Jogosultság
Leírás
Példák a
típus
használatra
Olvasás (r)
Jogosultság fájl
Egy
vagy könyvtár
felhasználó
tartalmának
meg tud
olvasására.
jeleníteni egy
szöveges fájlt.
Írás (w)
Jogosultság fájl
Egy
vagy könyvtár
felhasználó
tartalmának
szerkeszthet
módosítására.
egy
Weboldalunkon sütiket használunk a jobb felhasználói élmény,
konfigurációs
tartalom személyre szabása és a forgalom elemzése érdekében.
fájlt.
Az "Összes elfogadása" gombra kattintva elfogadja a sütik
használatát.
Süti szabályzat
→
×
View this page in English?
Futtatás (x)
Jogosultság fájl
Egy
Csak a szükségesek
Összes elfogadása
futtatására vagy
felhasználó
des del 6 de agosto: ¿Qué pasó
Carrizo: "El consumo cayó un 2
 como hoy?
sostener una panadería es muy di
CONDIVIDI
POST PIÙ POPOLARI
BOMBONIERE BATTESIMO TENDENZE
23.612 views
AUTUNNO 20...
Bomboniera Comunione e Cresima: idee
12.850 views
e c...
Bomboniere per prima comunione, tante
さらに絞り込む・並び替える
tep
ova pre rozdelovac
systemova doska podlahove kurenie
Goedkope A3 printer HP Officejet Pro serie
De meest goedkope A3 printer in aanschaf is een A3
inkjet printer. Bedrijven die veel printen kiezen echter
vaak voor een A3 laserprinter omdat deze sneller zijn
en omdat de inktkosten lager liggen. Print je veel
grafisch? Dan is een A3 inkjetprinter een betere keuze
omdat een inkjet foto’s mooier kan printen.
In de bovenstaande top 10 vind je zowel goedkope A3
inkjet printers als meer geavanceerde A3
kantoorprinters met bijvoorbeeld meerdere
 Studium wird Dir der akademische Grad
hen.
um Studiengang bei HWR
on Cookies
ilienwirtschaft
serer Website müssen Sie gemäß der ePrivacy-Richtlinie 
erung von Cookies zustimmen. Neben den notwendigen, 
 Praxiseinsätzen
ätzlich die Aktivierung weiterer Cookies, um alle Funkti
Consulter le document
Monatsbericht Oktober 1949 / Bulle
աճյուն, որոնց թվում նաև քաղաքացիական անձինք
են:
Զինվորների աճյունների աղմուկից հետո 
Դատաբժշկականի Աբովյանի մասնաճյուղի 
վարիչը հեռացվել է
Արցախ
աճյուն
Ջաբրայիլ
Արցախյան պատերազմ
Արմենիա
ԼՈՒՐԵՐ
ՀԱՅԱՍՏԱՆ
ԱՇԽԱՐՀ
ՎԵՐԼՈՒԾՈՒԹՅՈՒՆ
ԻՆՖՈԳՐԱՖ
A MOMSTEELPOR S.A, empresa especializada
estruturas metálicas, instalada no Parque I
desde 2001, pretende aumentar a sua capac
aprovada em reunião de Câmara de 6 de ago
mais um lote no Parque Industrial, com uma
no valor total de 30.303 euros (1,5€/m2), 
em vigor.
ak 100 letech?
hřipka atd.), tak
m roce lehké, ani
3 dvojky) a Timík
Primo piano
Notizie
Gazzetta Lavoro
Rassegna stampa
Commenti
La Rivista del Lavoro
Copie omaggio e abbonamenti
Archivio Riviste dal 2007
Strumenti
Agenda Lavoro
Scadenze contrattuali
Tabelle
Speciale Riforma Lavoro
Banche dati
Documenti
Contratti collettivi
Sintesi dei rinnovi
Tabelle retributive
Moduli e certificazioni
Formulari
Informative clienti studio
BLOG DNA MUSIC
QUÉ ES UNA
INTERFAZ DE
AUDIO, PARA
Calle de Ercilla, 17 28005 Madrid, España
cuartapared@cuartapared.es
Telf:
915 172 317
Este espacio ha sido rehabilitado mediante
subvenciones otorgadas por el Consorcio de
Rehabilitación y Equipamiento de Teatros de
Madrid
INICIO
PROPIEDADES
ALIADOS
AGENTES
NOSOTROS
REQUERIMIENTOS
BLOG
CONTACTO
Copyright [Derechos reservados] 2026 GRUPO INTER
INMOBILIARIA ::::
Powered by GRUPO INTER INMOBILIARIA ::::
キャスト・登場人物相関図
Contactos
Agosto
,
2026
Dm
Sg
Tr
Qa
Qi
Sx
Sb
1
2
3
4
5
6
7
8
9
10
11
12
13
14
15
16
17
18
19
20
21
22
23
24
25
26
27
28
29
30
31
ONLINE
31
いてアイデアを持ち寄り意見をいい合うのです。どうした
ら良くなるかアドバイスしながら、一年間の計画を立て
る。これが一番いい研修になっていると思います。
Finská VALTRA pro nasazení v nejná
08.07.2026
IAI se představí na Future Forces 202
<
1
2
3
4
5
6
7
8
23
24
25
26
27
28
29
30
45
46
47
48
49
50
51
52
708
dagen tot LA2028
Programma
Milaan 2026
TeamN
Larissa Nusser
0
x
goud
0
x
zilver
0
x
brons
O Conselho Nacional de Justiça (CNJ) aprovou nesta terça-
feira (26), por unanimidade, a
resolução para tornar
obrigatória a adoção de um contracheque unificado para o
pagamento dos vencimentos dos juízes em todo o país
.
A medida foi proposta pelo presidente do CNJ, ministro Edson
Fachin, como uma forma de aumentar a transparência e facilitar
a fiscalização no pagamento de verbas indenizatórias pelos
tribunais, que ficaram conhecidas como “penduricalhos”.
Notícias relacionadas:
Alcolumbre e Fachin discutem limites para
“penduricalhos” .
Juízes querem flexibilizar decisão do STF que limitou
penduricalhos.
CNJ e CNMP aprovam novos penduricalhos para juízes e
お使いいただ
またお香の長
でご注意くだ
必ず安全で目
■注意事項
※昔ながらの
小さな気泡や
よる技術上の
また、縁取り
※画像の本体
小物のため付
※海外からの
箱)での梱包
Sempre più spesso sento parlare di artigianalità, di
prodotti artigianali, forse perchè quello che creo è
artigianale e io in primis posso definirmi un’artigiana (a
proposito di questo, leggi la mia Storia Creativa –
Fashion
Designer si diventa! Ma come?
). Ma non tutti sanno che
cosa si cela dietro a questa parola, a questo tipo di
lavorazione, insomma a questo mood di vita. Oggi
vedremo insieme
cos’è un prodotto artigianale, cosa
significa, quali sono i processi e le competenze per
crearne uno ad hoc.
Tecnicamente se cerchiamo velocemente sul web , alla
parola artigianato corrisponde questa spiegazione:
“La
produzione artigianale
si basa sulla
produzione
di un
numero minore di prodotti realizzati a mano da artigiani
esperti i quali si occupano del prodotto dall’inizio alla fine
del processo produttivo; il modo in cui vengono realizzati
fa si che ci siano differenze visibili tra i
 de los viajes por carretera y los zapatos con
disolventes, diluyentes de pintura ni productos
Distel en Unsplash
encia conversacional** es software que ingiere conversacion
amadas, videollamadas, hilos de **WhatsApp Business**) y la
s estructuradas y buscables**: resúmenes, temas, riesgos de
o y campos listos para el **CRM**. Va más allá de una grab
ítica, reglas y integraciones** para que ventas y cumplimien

-*-

* Work to complete: Extract every record. Keep wording exact.

* Exercise solution:
Jogosultság
Leírás
Példák a
típus
használatra
Olvasás (r)
Jogosultság fájl
Egy
vagy könyvtár
felhasználó
tartalmának
meg tud
olvasására.
jeleníteni egy
szöveges fájlt.
Írás (w)
Jogosultság fájl
Egy
vagy könyvtár
felhasználó
tartalmának
szerkeszthet
módosítására.
egy
Weboldalunkon sütiket használunk a jobb felhasználói élmény,
konfigurációs
tartalom személyre szabása és a forgalom elemzése érdekében.
fájlt.
Az "Összes elfogadása" gombra kattintva elfogadja a sütik
használatát.
Süti szabályzat
→
×
View this page in English?
Futtatás (x)
Jogosultság fájl
Egy
Csak a szükségesek
Összes elfogadása
futtatására vagy
felhasználó
des del 6 de agosto: ¿Qué pasó
Carrizo: "El consumo cayó un 2
 como hoy?
sostener una panadería es muy di
CONDIVIDI
POST PIÙ POPOLARI
BOMBONIERE BATTESIMO TENDENZE
23.612 views
AUTUNNO 20...
Bomboniera Comunione e Cresima: idee
12.850 views
e c...
Bomboniere per prima comunione, tante
さらに絞り込む・並び替える
tep
ova pre rozdelovac
systemova doska podlahove kurenie
Goedkope A3 printer HP Officejet Pro serie
De meest goedkope A3 printer in aanschaf is een A3
inkjet printer. Bedrijven die veel printen kiezen echter
vaak voor een A3 laserprinter omdat deze sneller zijn
en omdat de inktkosten lager liggen. Print je veel
grafisch? Dan is een A3 inkjetprinter een betere keuze
omdat een inkjet foto’s mooier kan printen.
In de bovenstaande top 10 vind je zowel goedkope A3
inkjet printers als meer geavanceerde A3
kantoorprinters met bijvoorbeeld meerdere
 Studium wird Dir der akademische Grad
hen.
um Studiengang bei HWR
on Cookies
ilienwirtschaft
serer Website müssen Sie gemäß der ePrivacy-Richtlinie 
erung von Cookies zustimmen. Neben den notwendigen, 
 Praxiseinsätzen
ätzlich die Aktivierung weiterer Cookies, um alle Funkti
Consulter le document
Monatsbericht Oktober 1949 / Bulle
աճյուն, որոնց թվում նաև քաղաքացիական անձինք
են:
Զինվորների աճյունների աղմուկից հետո 
Դատաբժշկականի Աբովյանի մասնաճյուղի 
վարիչը հեռացվել է
Արցախ
աճյուն
Ջաբրայիլ
Արցախյան պատերազմ
Արմենիա
ԼՈՒՐԵՐ
ՀԱՅԱՍՏԱՆ
ԱՇԽԱՐՀ
ՎԵՐԼՈՒԾՈՒԹՅՈՒՆ
ԻՆՖՈԳՐԱՖ
A MOMSTEELPOR S.A, empresa especializada
estruturas metálicas, instalada no Parque I
desde 2001, pretende aumentar a sua capac
aprovada em reunião de Câmara de 6 de ago
mais um lote no Parque Industrial, com uma
no valor total de 30.303 euros (1,5€/m2), 
em vigor.
ak 100 letech?
hřipka atd.), tak
m roce lehké, ani
3 dvojky) a Timík
Primo piano
Notizie
Gazzetta Lavoro
Rassegna stampa
Commenti
La Rivista del Lavoro
Copie omaggio e abbonamenti
Archivio Riviste dal 2007
Strumenti
Agenda Lavoro
Scadenze contrattuali
Tabelle
Speciale Riforma Lavoro
Banche dati
Documenti
Contratti collettivi
Sintesi dei rinnovi
Tabelle retributive
Moduli e certificazioni
Formulari
Informative clienti studio
BLOG DNA MUSIC
QUÉ ES UNA
INTERFAZ DE
AUDIO, PARA
Calle de Ercilla, 17 28005 Madrid, España
cuartapared@cuartapared.es
Telf:
915 172 317
Este espacio ha sido rehabilitado mediante
subvenciones otorgadas por el Consorcio de
Rehabilitación y Equipamiento de Teatros de
Madrid
INICIO
PROPIEDADES
ALIADOS
AGENTES
NOSOTROS
REQUERIMIENTOS
BLOG
CONTACTO
Copyright [Derechos reservados] 2026 GRUPO INTER
INMOBILIARIA ::::
Powered by GRUPO INTER INMOBILIARIA ::::
キャスト・登場人物相関図
Contactos
Agosto
,
2026
Dm
Sg
Tr
Qa
Qi
Sx
Sb
1
2
3
4
5
6
7
8
9
10
11
12
13
14
15
16
17
18
19
20
21
22
23
24
25
26
27
28
29
30
31
ONLINE
31
いてアイデアを持ち寄り意見をいい合うのです。どうした
ら良くなるかアドバイスしながら、一年間の計画を立て
る。これが一番いい研修になっていると思います。
Finská VALTRA pro nasazení v nejná
08.07.2026
IAI se představí na Future Forces 202
<
1
2
3
4
5
6
7
8
23
24
25
26
27
28
29
30
45
46
47
48
49
50
51
52
708
dagen tot LA2028
Programma
Milaan 2026
TeamN
Larissa Nusser
0
x
goud
0
x
zilver
0
x
brons
O Conselho Nacional de Justiça (CNJ) aprovou nesta terça-
feira (26), por unanimidade, a
resolução para tornar
obrigatória a adoção de um contracheque unificado para o
pagamento dos vencimentos dos juízes em todo o país
.
A medida foi proposta pelo presidente do CNJ, ministro Edson
Fachin, como uma forma de aumentar a transparência e facilitar
a fiscalização no pagamento de verbas indenizatórias pelos
tribunais, que ficaram conhecidas como “penduricalhos”.
Notícias relacionadas:
Alcolumbre e Fachin discutem limites para
“penduricalhos” .
Juízes querem flexibilizar decisão do STF que limitou
penduricalhos.
CNJ e CNMP aprovam novos penduricalhos para juízes e
お使いいただ
またお香の長
でご注意くだ
必ず安全で目
■注意事項
※昔ながらの
小さな気泡や
よる技術上の
また、縁取り
※画像の本体
小物のため付
※海外からの
箱)での梱包
Sempre più spesso sento parlare di artigianalità, di
prodotti artigianali, forse perchè quello che creo è
artigianale e io in primis posso definirmi un’artigiana (a
proposito di questo, leggi la mia Storia Creativa –
Fashion
Designer si diventa! Ma come?
). Ma non tutti sanno che
cosa si cela dietro a questa parola, a questo tipo di
lavorazione, insomma a questo mood di vita. Oggi
vedremo insieme
cos’è un prodotto artigianale, cosa
significa, quali sono i processi e le competenze per
crearne uno ad hoc.
Tecnicamente se cerchiamo velocemente sul web , alla
parola artigianato corrisponde questa spiegazione:
“La
produzione artigianale
si basa sulla
produzione
di un
numero minore di prodotti realizzati a mano da artigiani
esperti i quali si occupano del prodotto dall’inizio alla fine
del processo produttivo; il modo in cui vengono realizzati
fa si che ci siano differenze visibili tra i
 de los viajes por carretera y los zapatos con
disolventes, diluyentes de pintura ni productos
Distel en Unsplash
encia conversacional** es software que ingiere conversacion
amadas, videollamadas, hilos de **WhatsApp Business**) y la
s estructuradas y buscables**: resúmenes, temas, riesgos de
o y campos listos para el **CRM**. Va más allá de una grab
ítica, reglas y integraciones** para que ventas y cumplimien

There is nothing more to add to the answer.